Basically it was don’t talk bad about Sanders.

Carolyn Hardy almost did not take the position she now holds at the Greater Memphis Chamber. The fact that she did has focused even more attention on the renewed discussion in the last two years about increasing the growth of minority business, especially in the private sector and in business to business spending.
Hardy is the keynote speaker at our Thursday Women in Business seminar at the Brooks in Overton Park.
She is also featured in Madeline Faber’s cover story for our weekly, The Memphis News, that reveals, among other things, that for all of her business success including her latest venture in intermodals – Hardy has no local customers.
She does business from Memphis but not with Memphis – an important distinction given the overtures from Mississippi’s economic development officials to lure her bottling company south of the state line after the 2008 tornadoes that nearly destroyed her bottling plant in Memphis.

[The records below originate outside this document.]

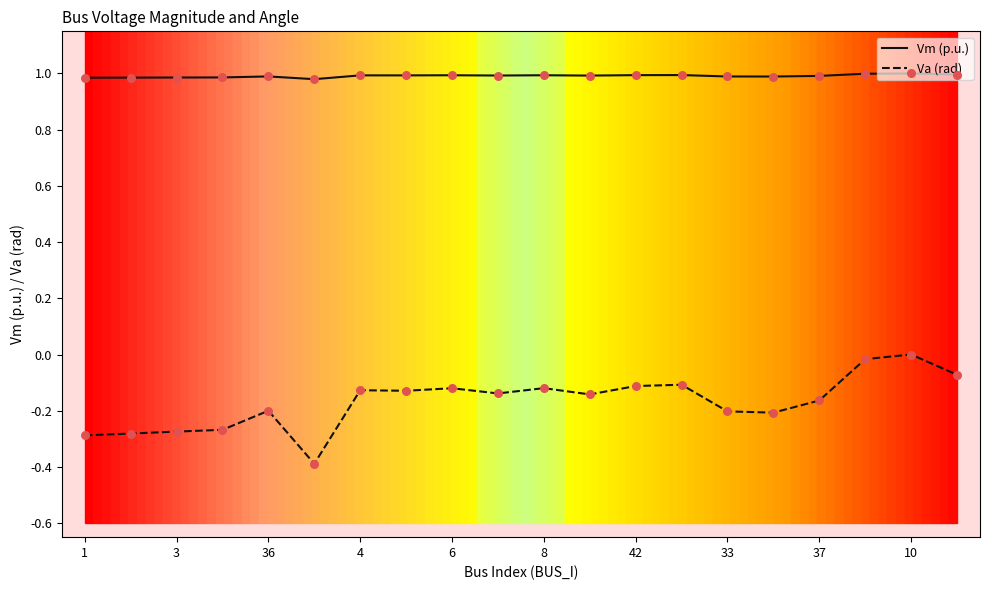

Which series has the largest range (max minus min)?

Va (rad)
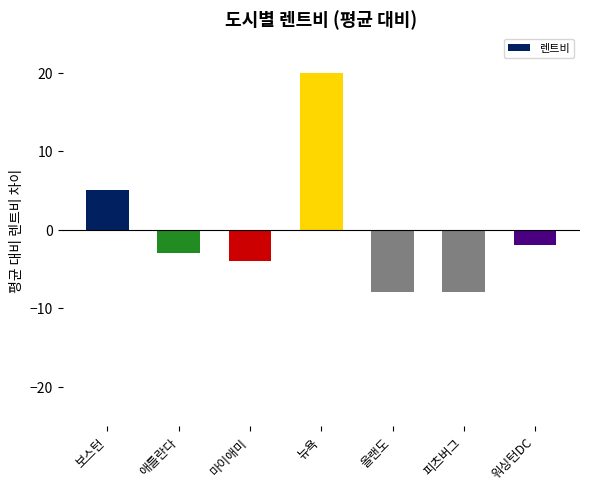

Reading left to right, what are all the values shown in this chart?

보스턴=5	애틀란다=-3	마이애미=-4	뉴욕=20	올랜도=-8	피츠버그=-8	워싱턴DC=-2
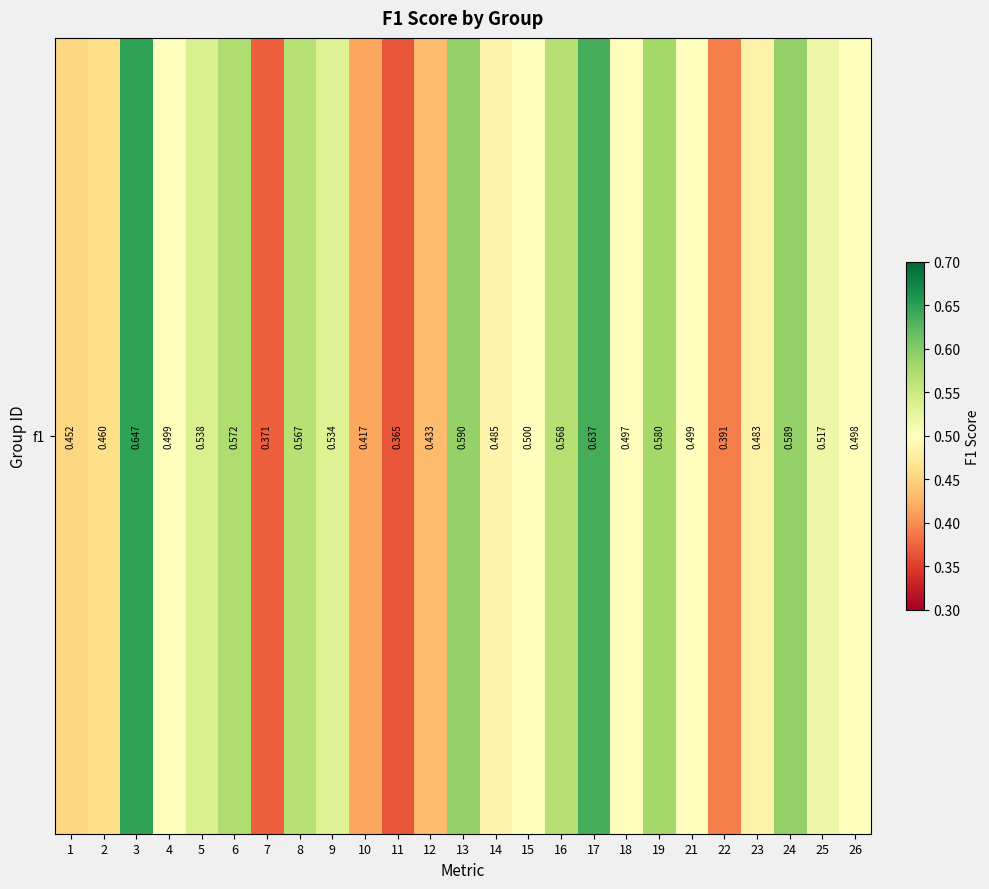

Which label corresponds to the largest value in the chart?

3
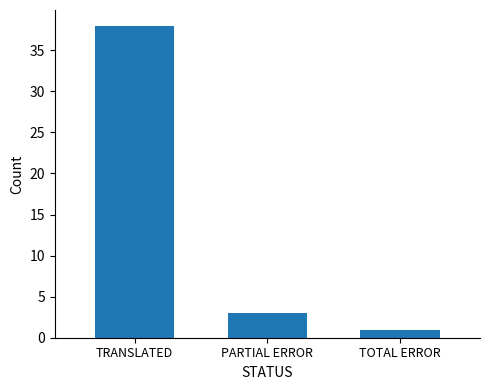

How many data points does each series have?

3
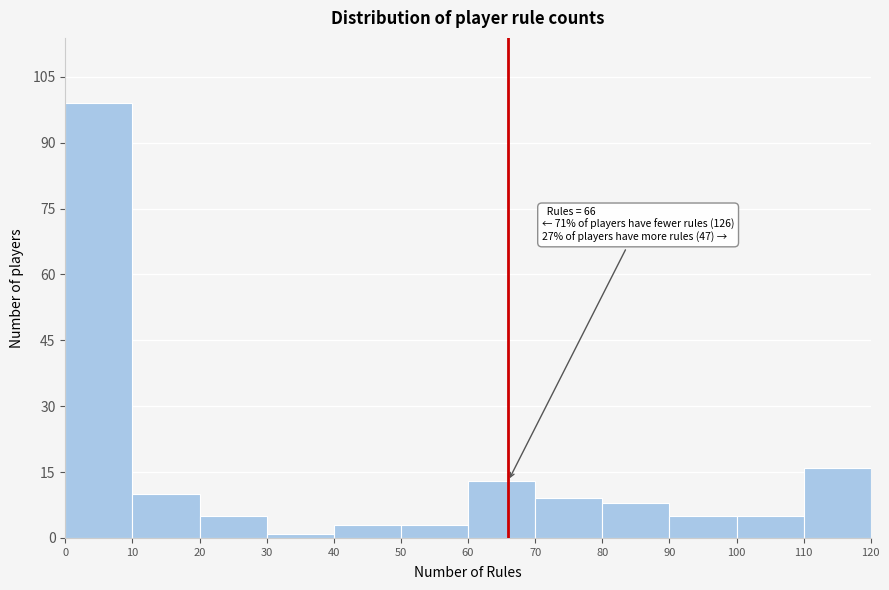

Which range on the x-axis has the tallest bar?

0 to 10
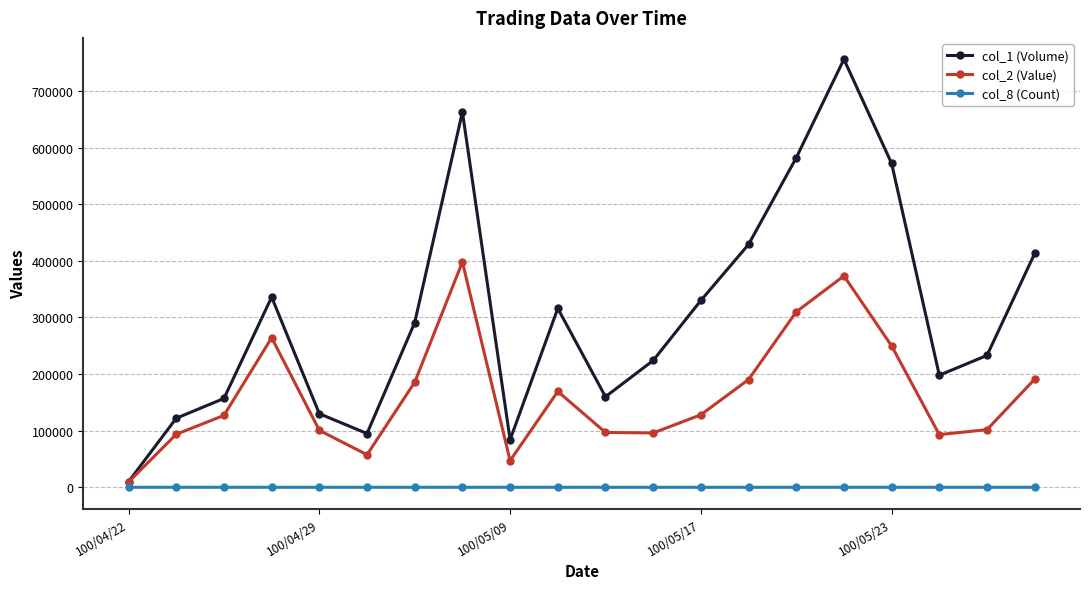

Does the chart have visible grid lines?

Yes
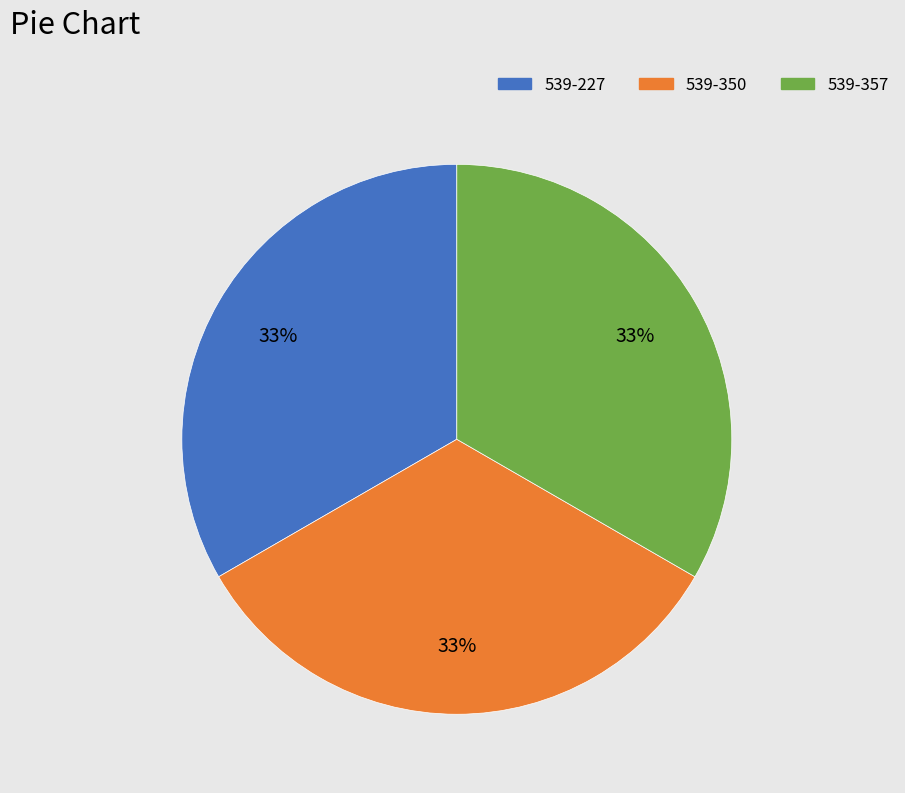

What is the ratio of the value at 539-357 to the value at 539-227?

1.0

This is a busy time of the year for accounting firms – tax deadline and all. But once the tax season is over, Patrick Accounting will be expanding in East Memphis. Firm founder Matthew Patrick has recently expanded the business into payroll accounting and says the business is about more than looking at what has happened financially with a company or other client.

Beale Street could have a new day-to-day manager in March. We talked about this in passing last week. Here’s a look at how this process is working.

In The Memphis News Almanac: Robert Cray plays Huey’s, no more draft registration and a Memphis sports hall of fame.

Now about those drums. Since Tuesday is the last day of the early voting period for the March 1 presidential primaries, it’s probably too late for that election. Although the idea of presidential candidates coming to Shelby County to play drums outside polling places seems like a custom we could work into the nation’s political fabric.
But we have the state and federal primary elections on the ballot in August along with the only county general election this year – the race for General Sessions Court Clerk.
Think about it. The sound of drums on a hot summer day – the prospect of seeing Steve Cohen, all four of the local contenders in the 8th Congressional District Republican primary, incumbent state legislators and their challengers all banging on drums in a circle eyeing each other warily for changes in the beat.
Do Republican favor a faster beat? Is attributing a slower steadier beat to Democrats politically correct? There will be arguments about whether a jimbe is a drum or simply a percussion instrument. Someone will inevitably introduce a drum machine to play while they hand out endorsement ballots. Must you use your hands at an early voting site or are sticks permitted… and foot pedals for that matter. Double bass drums?
The Tennessee legislature is almost sure to take up such questions and debate it extensively before sending it to a summer study committee. And that summer study committee would come here to see the concept in action -- maybe even take a seat in the circle.
Political influence may not have a new face. But it would have a new sound.